14 thoughts on “There’s more to Alexa than you know.”

  1. These are all great tips. Maybe for you some of them are common. They have obviously worked very well for you.

    The truth is, the reason I found your site is because your blog is listed as one of the movers and shakers.

    I will continue reading your posts and learning

  2. Hi Cristian, I also found your site via Alexa’s Movers & Shakers. While the Alexa data isn’t completely reliable, it’s one of the best sources of traffic information available and is good for comparing trends. What’s interesting is to see sites like AdBrite use the data to help advertisers filter potential sites to run ads on.

    Anyway, when you need a break from making sure your server can handle all the Diggs and Alexa traffic, try a game of Flickr TagMan. ;-)
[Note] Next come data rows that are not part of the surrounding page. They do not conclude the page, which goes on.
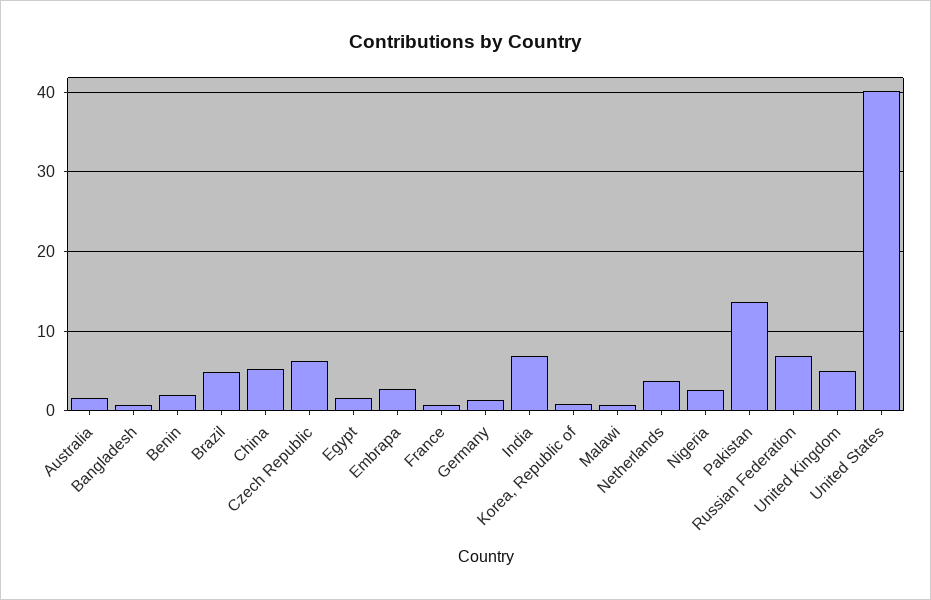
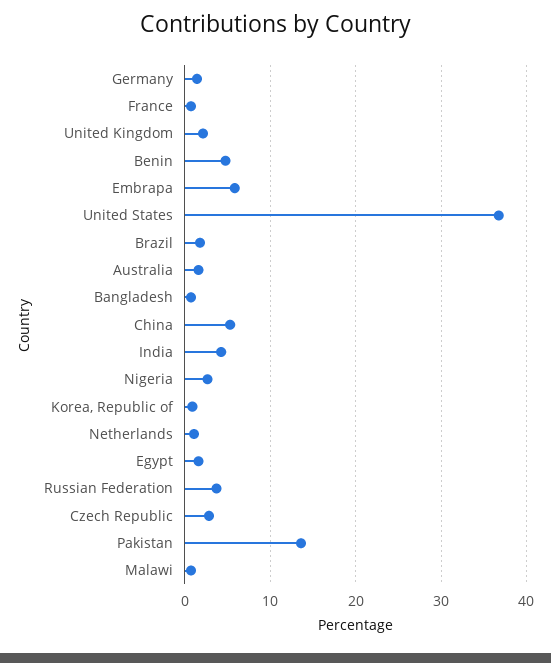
  {
    "Australia": 2,
    "Bangladesh": 1,
-   "Benin": 2,
+   "Benin": 5,
-   "Brazil": 5,
+   "Brazil": 2,
    "China": 5,
-   "Czech Republic": 6,
+   "Czech Republic": 3,
    "Egypt": 2,
-   "Embrapa": 3,
+   "Embrapa": 6,
    "France": 1,
    "Germany": 1,
-   "India": 7,
+   "India": 4,
    "Korea, Republic of": 1,
    "Malawi": 1,
-   "Netherlands": 4,
+   "Netherlands": 1,
    "Nigeria": 3,
    "Pakistan": 14,
-   "Russian Federation": 7,
+   "Russian Federation": 4,
-   "United Kingdom": 5,
+   "United Kingdom": 2,
-   "United States": 40
+   "United States": 37
  }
  3. I wonder if you made it into Alexa’s movers and shakers because one of your articles was dugg. If so, it comes to show how Digg can drive traffic to your site in many ways other than directly.

    Nice blog, btw!

  4. I also found your site from Alexa today. I really enjoy the Movers & Shakers portion because I guess I am just nosy and like to see what other people are interested in. I find really cool stuff that way sometimes. I think your blog is great, and I find SEO interesting. I am working on changes to my website now, but it seems like it’s a job that’s never quite done, even with help!